Exercise directions
Restate word for word the lines below that run from the one holding "Figure 2. Study" through the one holding "Fig 7. Performance", inclusive. Pictures don't belong in the copy.

Working data
###
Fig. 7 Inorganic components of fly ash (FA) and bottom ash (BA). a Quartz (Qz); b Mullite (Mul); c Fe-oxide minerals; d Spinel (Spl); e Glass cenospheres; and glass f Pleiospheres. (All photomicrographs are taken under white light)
###
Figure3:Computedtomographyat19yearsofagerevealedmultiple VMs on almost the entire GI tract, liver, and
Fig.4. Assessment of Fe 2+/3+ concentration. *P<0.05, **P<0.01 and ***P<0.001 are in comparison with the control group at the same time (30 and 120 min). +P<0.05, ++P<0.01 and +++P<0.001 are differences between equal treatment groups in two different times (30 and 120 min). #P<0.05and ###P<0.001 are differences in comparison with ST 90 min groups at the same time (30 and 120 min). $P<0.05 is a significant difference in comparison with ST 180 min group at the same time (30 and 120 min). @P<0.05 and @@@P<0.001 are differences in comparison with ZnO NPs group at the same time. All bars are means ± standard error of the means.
###
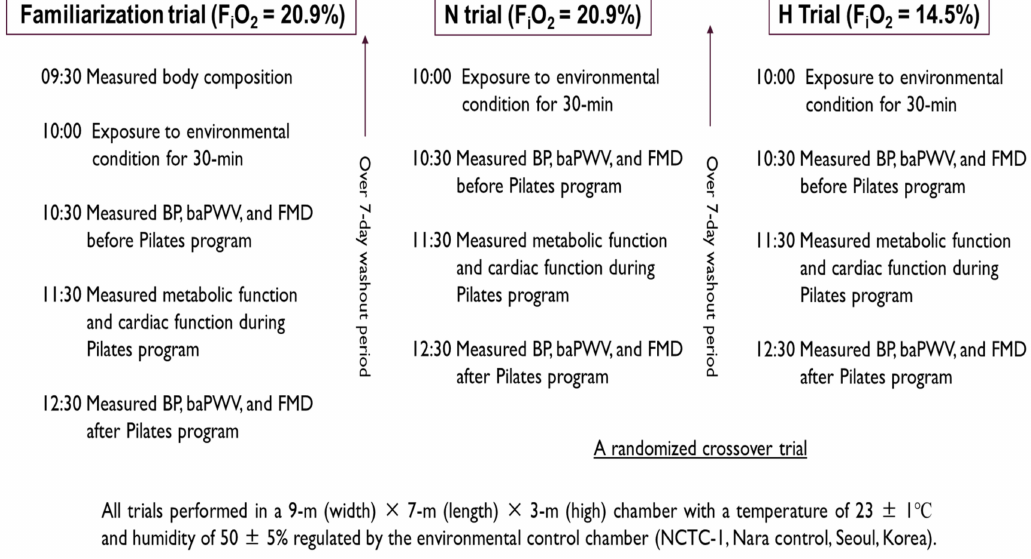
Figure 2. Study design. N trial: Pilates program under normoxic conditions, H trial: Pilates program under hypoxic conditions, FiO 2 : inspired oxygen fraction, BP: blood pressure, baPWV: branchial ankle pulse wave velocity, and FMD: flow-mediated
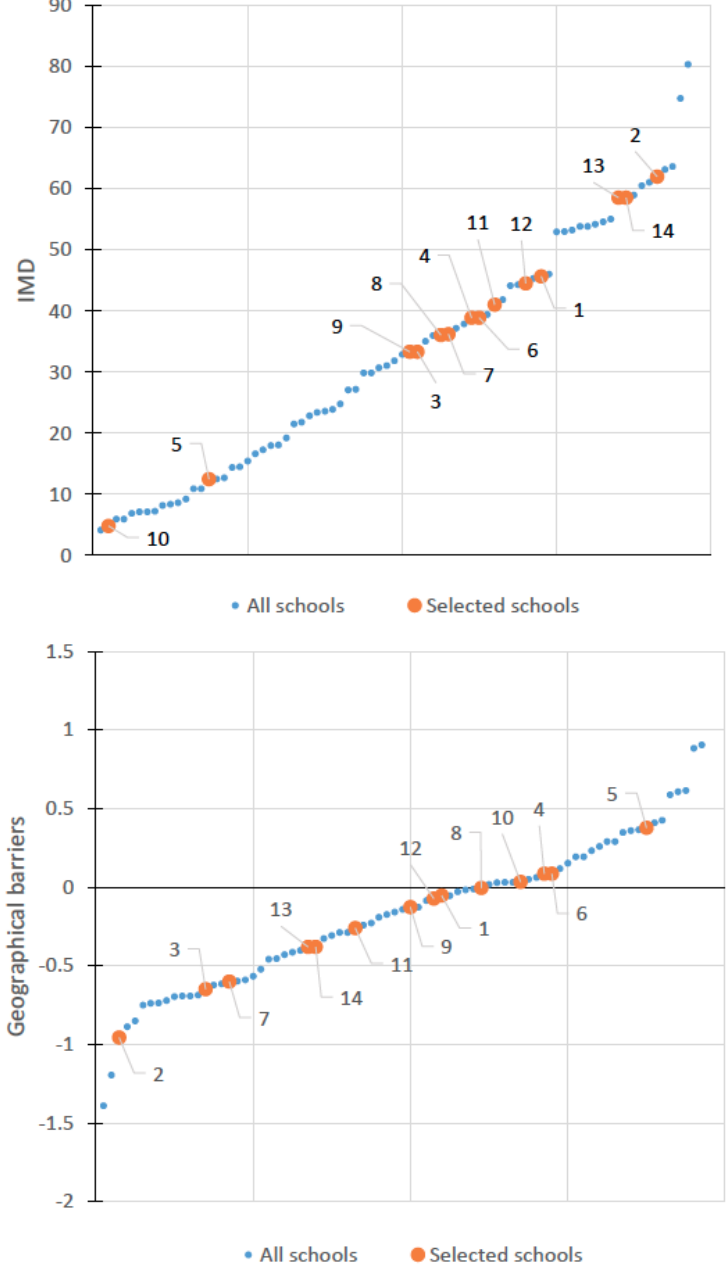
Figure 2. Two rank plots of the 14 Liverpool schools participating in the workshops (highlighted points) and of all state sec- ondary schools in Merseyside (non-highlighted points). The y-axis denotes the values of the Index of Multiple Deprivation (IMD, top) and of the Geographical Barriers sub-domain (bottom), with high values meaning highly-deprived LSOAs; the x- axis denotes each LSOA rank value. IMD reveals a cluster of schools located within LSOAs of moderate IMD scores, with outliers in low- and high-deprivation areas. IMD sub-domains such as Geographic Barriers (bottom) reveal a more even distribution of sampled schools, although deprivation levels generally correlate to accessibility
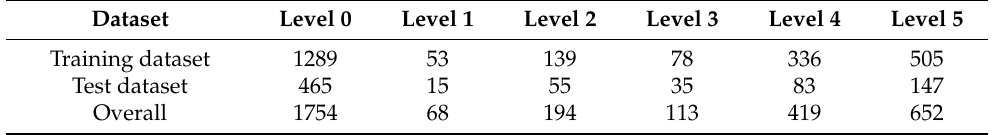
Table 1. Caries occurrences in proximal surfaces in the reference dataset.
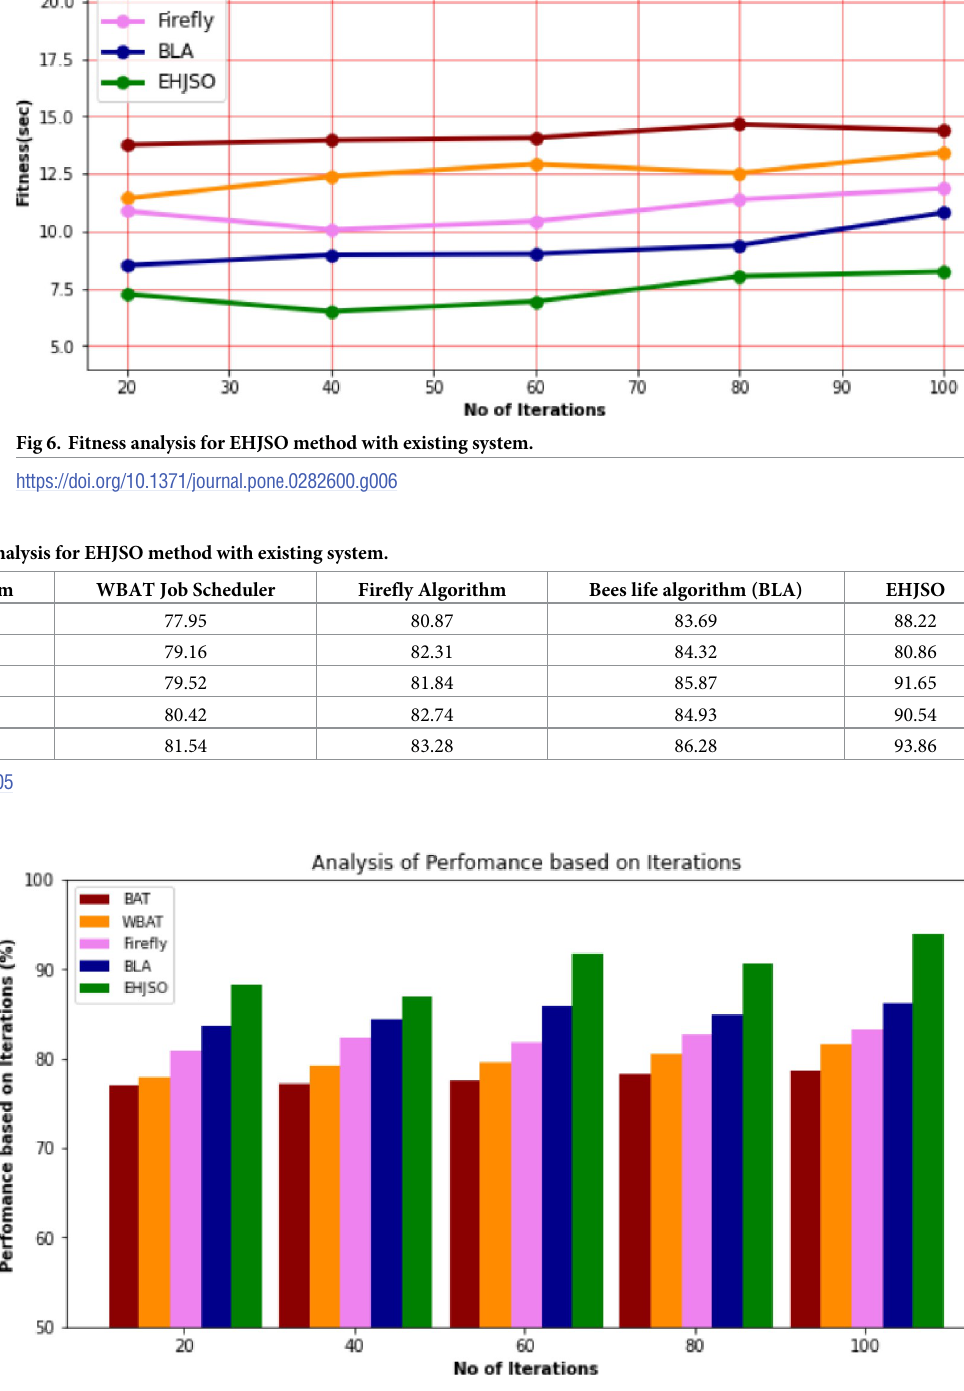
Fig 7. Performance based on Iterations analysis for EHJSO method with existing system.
###
Solution for this task
Figure 2. Study design. N trial: Pilates program under normoxic conditions, H trial: Pilates program under hypoxic conditions, FiO 2 : inspired oxygen fraction, BP: blood pressure, baPWV: branchial ankle pulse wave velocity, and FMD: flow-mediated
Figure 2. Two rank plots of the 14 Liverpool schools participating in the workshops (highlighted points) and of all state sec- ondary schools in Merseyside (non-highlighted points). The y-axis denotes the values of the Index of Multiple Deprivation (IMD, top) and of the Geographical Barriers sub-domain (bottom), with high values meaning highly-deprived LSOAs; the x- axis denotes each LSOA rank value. IMD reveals a cluster of schools located within LSOAs of moderate IMD scores, with outliers in low- and high-deprivation areas. IMD sub-domains such as Geographic Barriers (bottom) reveal a more even distribution of sampled schools, although deprivation levels generally correlate to accessibility
Table 1. Caries occurrences in proximal surfaces in the reference dataset.
Fig 7. Performance based on Iterations analysis for EHJSO method with existing system.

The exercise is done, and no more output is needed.